I was about to tell Reverend Henson that I understood his concern, I was about to apologize for our intrusion and rudeness. He was right, I had been going on my little hunt without concern for whom it might have affected. And the news about Hailey’s sister had thrown me. Why hadn’t I been concerned for her? Why hadn’t it ever crossed my mind how hard it must have been for a twin to lose her sister? He had succinctly put me in my place, shamed me, actually, and I was about to slink away like the worm under the rock I felt myself just then to be when Skink spoke up.

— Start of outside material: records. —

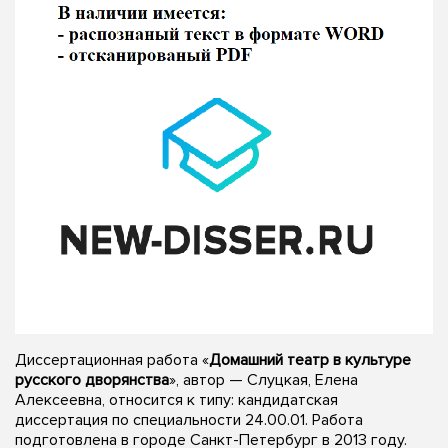
Диссертационная работа «
Домашний театр в культуре
русского дворянства
», автор — Слуцкая, Елена
Алексеевна, относится к типу: кандидатская
диссертация по специальности 24.00.01. Работа
подготовлена в городе Санкт-Петербург в 2013 году.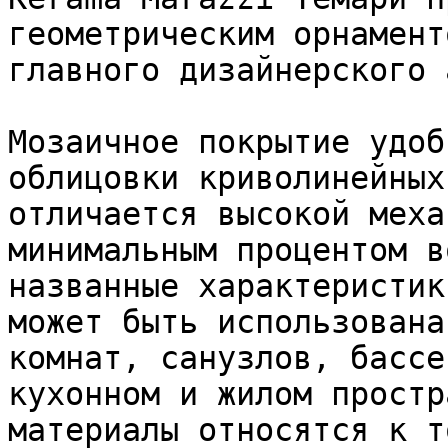
геометрическим орнамент
главного дизайнерского 
Мозаичное покрытие удоб
облицовки криволинейных
отличается высокой меха
минимальным процентом в
названные характеристик
может быть использована
комнат, санузлов, бассе
кухонном и жилом простр
материалы относятся к т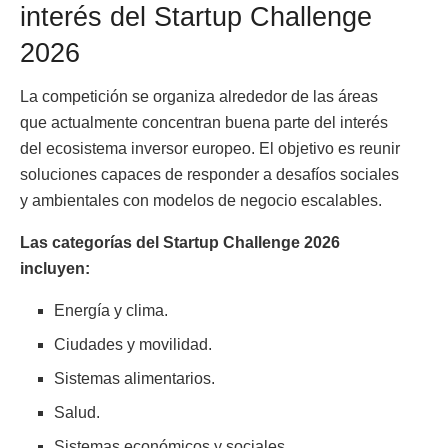
interés del Startup Challenge
2026
La competición se organiza alrededor de las áreas
que actualmente concentran buena parte del interés
del ecosistema inversor europeo. El objetivo es reunir
soluciones capaces de responder a desafíos sociales
y ambientales con modelos de negocio escalables.
Las categorías del Startup Challenge 2026
incluyen:
Energía y clima.
Ciudades y movilidad.
Sistemas alimentarios.
Salud.
Sistemas económicos y sociales.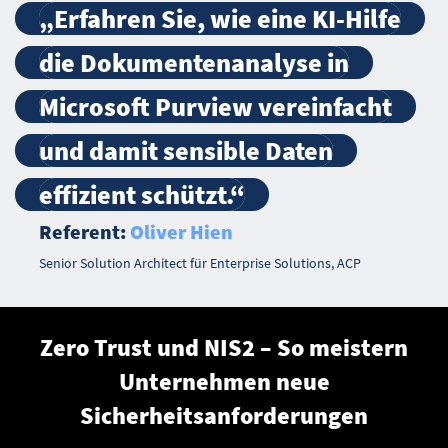
„Erfahren Sie, wie eine KI-Hilfe
die Dokumentenanalyse in
Microsoft Purview vereinfacht
und damit sensible Daten
effizient schützt.“
Referent:
Oliver Hien
Senior Solution Architect für Enterprise Solutions, ACP
Zero Trust und NIS2 – So meistern
Unternehmen neue
Sicherheitsanforderungen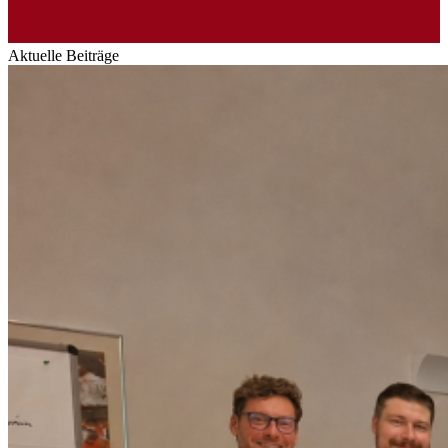
Aktuelle Beiträge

“You play cards, Padre?” asked Skink from the center of the graveyard. He had wandered away during my questioning, sauntered from grave to grave as if totally uninterested in what I was doing, but now here came his question, so simple and yet so sharply pointed: Do you play cards?

“I know how.”

“I’m not talking crazy eights here,” said Skink. “I’m talking poker. Seven stud, Texas hold ’em, Maltese cross. You ever play poker for money?”

“Not anymore.”

“But you used to, didn’t you, Padre? You played in that game, didn’t you, with that fellow Edmonds, and old Doc Robinson, and Larry Cutlip, and this Pritchett, the rich one we been hearing so much about?”

“I sat in once or twice, yes.”

“How’d you do?”

Henson laughed. “Not so well, I’m afraid.”

“How about the others?”

“Gus Pritchett knew how to handle himself, and Larry, well, he took it seriously.”

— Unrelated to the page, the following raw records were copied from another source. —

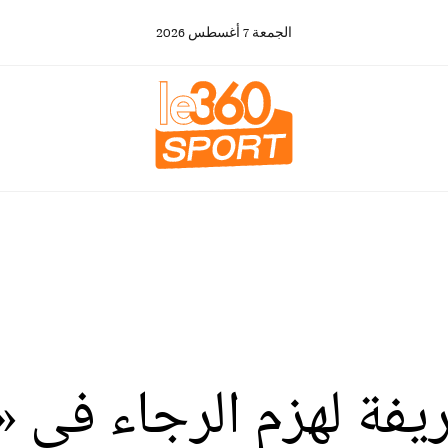
الجمعة
7
أغسطس
2026
فة لهزم الرجاء في « 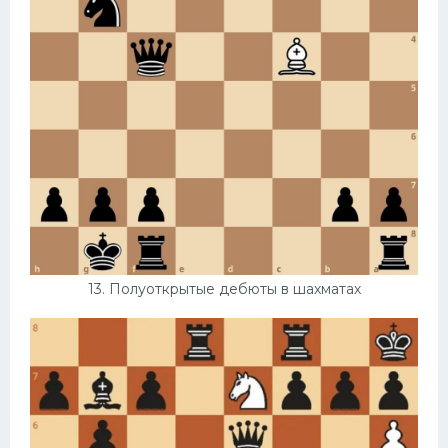
13. Полуоткрытые дебюты в шахматах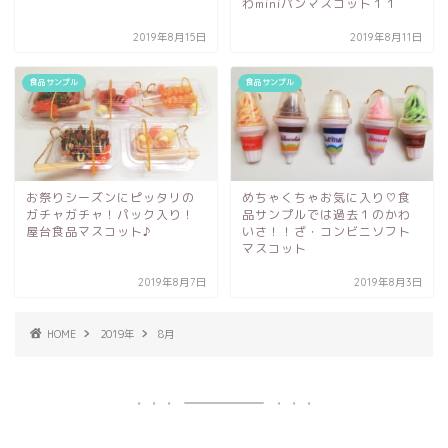
わminiパンマスコット１１
2019年8月15日
2019年8月11日
食品サンプル
食品サンプル
お祭りシーズンにピッタリの
めちゃくちゃお気に入り♡食
ガチャガチャ！パック入り！
品サンプルでは過去１のかわ
屋台食品マスコット♪
いさ！！ざ・コンビニソフト
マスコット
2019年8月7日
2019年8月3日
HOME
2019年
8月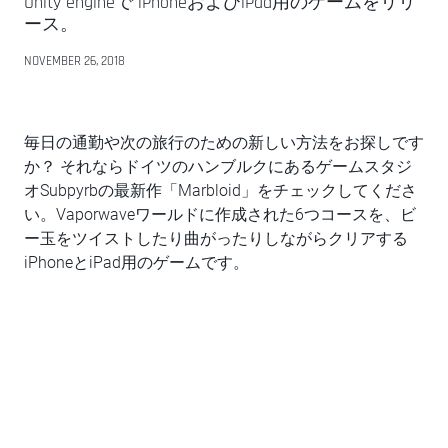
Unity engineで iPhoneおよびiPad用のゲームをリリ
ース。
NOVEMBER 26, 2018
毎日の通勤や次の旅行のための新しい方法をお探しです
か？ それならドイツのハンブルクにあるゲームスタジ
オSubpyrbの最新作「Marbloid」をチェックしてくださ
い。Vaporwaveワールドに作成された6つコースを、ビ
ー玉をツイストしたり曲がったりしながらクリアする
iPhoneとiPad用のゲームです。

“It sounds like a tough game, it does. Sounds like one I’m glad I missed. But here’s the thing, Padre, did all you chums, you poker buddies, ever get together over a nice friendly hand of five-card draw, jacks to open, trips to win, ever get together and talk about Jesse Sterrett being murdered and Grady Pritchett being a murderer and what you all was going to do about it?”

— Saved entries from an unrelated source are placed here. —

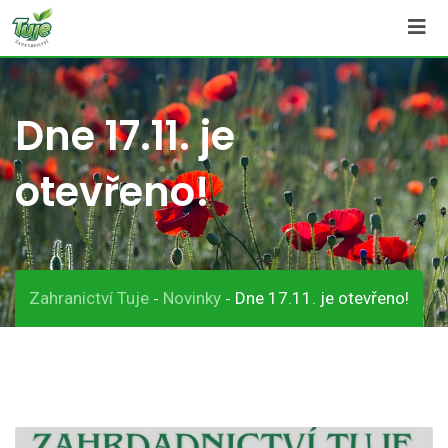
Skip
to
content
Dne 17.11. je
otevřeno!
Zahranictví Tuje
Novinky
Dne 17.11. je otevřeno!
-
-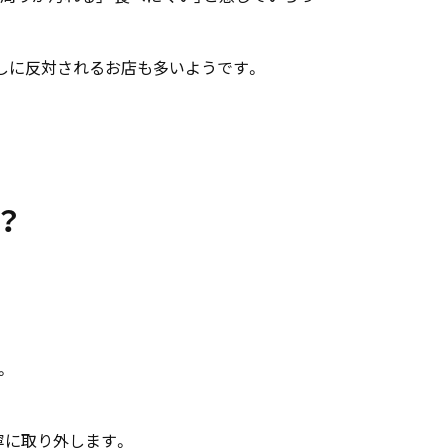
外しに反対されるお店も多いようです。
？
。
寧に取り外します。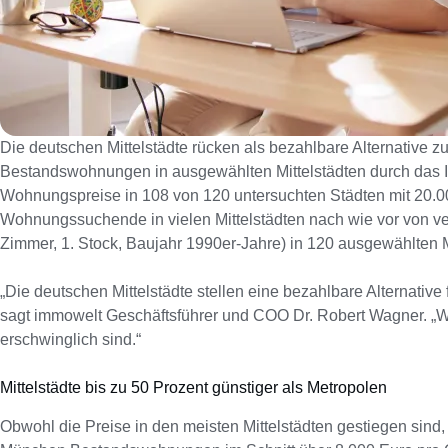
Die deutschen Mittelstädte rücken als bezahlbare Alternative
Bestandswohnungen in ausgewählten Mittelstädten durch das Imm
Wohnungspreise in 108 von 120 untersuchten Städten mit 20.000
Wohnungssuchende in vielen Mittelstädten nach wie vor von v
Zimmer, 1. Stock, Baujahr 1990er-Jahre) in 120 ausgewählten M
„Die deutschen Mittelstädte stellen eine bezahlbare Alternativ
sagt immowelt Geschäftsführer und COO Dr. Robert Wagner. „Wer
erschwinglich sind.“
Mittelstädte bis zu 50 Prozent günstiger als Metropolen
Obwohl die Preise in den meisten Mittelstädten gestiegen sind,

“No, of course not. I told you that Grady did nothing.”

“You sure? Because something here, it seems funny to me. You got Edmonds and Robinson deep in poker debt to Cutlip, a man who likes to get paid. And then this Jesse Sterrett gets his head smashed and he falls into the lake at the quarry. Edmonds said he looked like some pale German banger when they pulled him out. And it’s after they pull him out that all the strange happenings, they happen. Like first Cutlip falls into money and leaves. And Edmonds and Robinson, their foul-tempered creditor suddenly gone from town, call the whole thing an accident. And then you tell us you know it’s not Grady, like you know it for sure, and I begin to wonder how you could know it for sure, and then I begin to wonder how high was your gambling debts from that friendly little game. And to get me even more curious, I learn that Hailey stands up and alibis this Grady Pritchett. Grady Pritchett, who had just been put into the hospital by our friend Jesse, probably because of Hailey in the first place. See, I knew her, too, and she had that effect on men. Grady Pritchett, whose dad is the richest man in town. Grady Pritchett. Now, why would Hailey make up an alibi for Grady Pritchett if he killed her friend Jesse? She wouldn’t, would she? Of course not, except after she alibis Grady, she ends up winning a church scholarship. How does that happen? How does a bare-arsed small-town congregation like this one happen to get its hands on enough money to give a girl like Hailey a scholarship? You don’t even gots enough money to mow the lawn of your damn graveyard, and yet there you are stuffing enough cash in her pockets to put her through college and law school. How does that happen, Padre? Tell us that.”

Henson stared at him for a long time. “You’ve gotten it wrong.”